The Graphic Arts Collection recently acquired a photography album with 137 views of World War I battlefields, action, and damages in France, compiled by a soldier in the United States Signal Corps. Described in extended, typed captions, this engaging compilation of contemporary wartime action photographs also includes images from a later tour of the area by a veteran who was there.

Although several prints are stamped with Signal Corp logos, the photographs do not appear to duplicate any in the digital collection of US Army Signal Corps WW1 Photographs created by the US Army Heritage and Education Center in Carlisle, Pennsylvania. Their collection contains some 700 images from photographs taken during the First World War in France, Germany and Luxembourg, which can be searched at the following link.

http://cdm16635.contentdm.oclc.org/cdm/search/collection/p16635coll16!p16635coll22/order/title/page/1

 

The album holds one photograph that shows a group of soldiers working in a field, captioned, “The worst job of all. Cutting wire under fire before the advance on Very,” while another reads, “A view of the Cheppy Road looking north.
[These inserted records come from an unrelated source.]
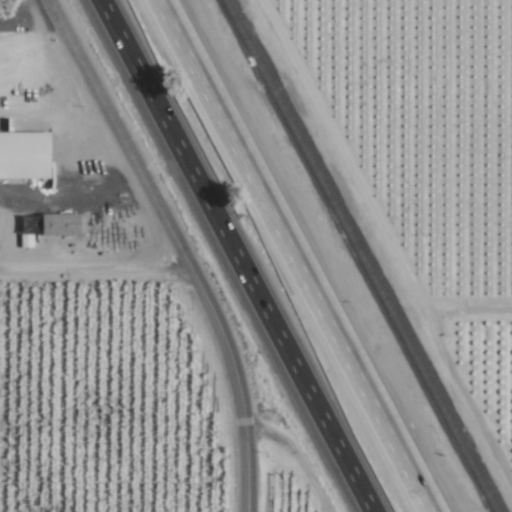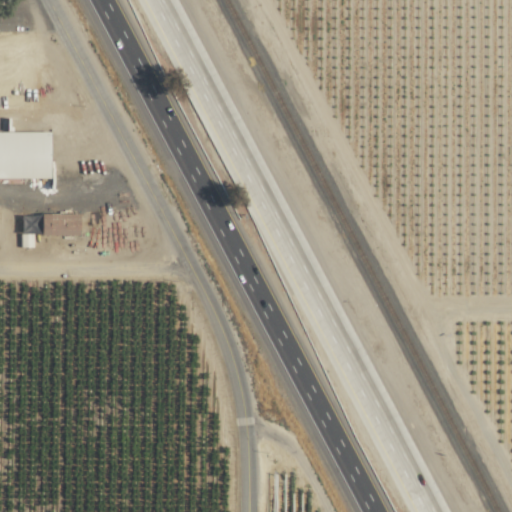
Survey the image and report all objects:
road: (26, 23)
road: (43, 93)
road: (116, 131)
building: (26, 153)
building: (63, 223)
road: (232, 256)
road: (290, 256)
railway: (358, 256)
road: (95, 261)
road: (510, 304)
crop: (129, 307)
road: (238, 382)
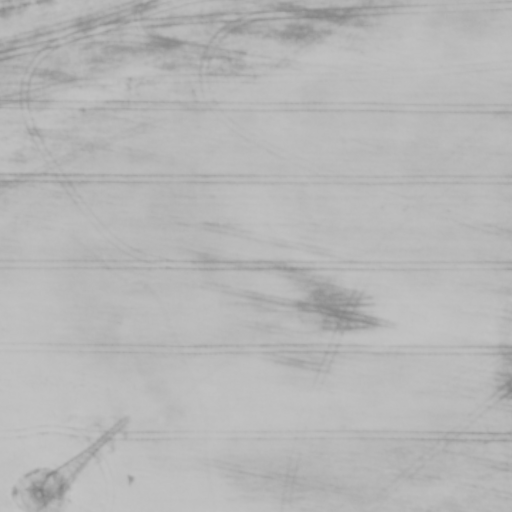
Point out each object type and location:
power tower: (41, 495)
We advanced up this September 26, 1918. Engineers are here repairing the mine craters.” [see last photograph below]


The first page of the album is entitled “No Mans Land,” and contains a trench photo of two men and a later picture of a man standing in the woods, with a caption that reads,

“The most confusing thing about old no-mans land is the fact that there is a national highway now running down the middle of it from Varennes thru Avocourt and on to Verdun. The picture above is the only one in action in 1918 by our outfit and shows some of Co. F, dodging shell fire in no-man land…. The picture to the left is myself standing where Cy Noble was killed on the dirt road from Cigalleri to No-mans land.”

The middle section of the album continues with photos of the French countryside containing remnants of the war and the cemeteries full of war casualties alongside images of the areas taken during the war. The final section contains images of World War I artillery and aviation, as well as several aerial shots of French cities, much of which relates to the Meuse-Argonne Offensive, fought in the final days of the war before the armistice.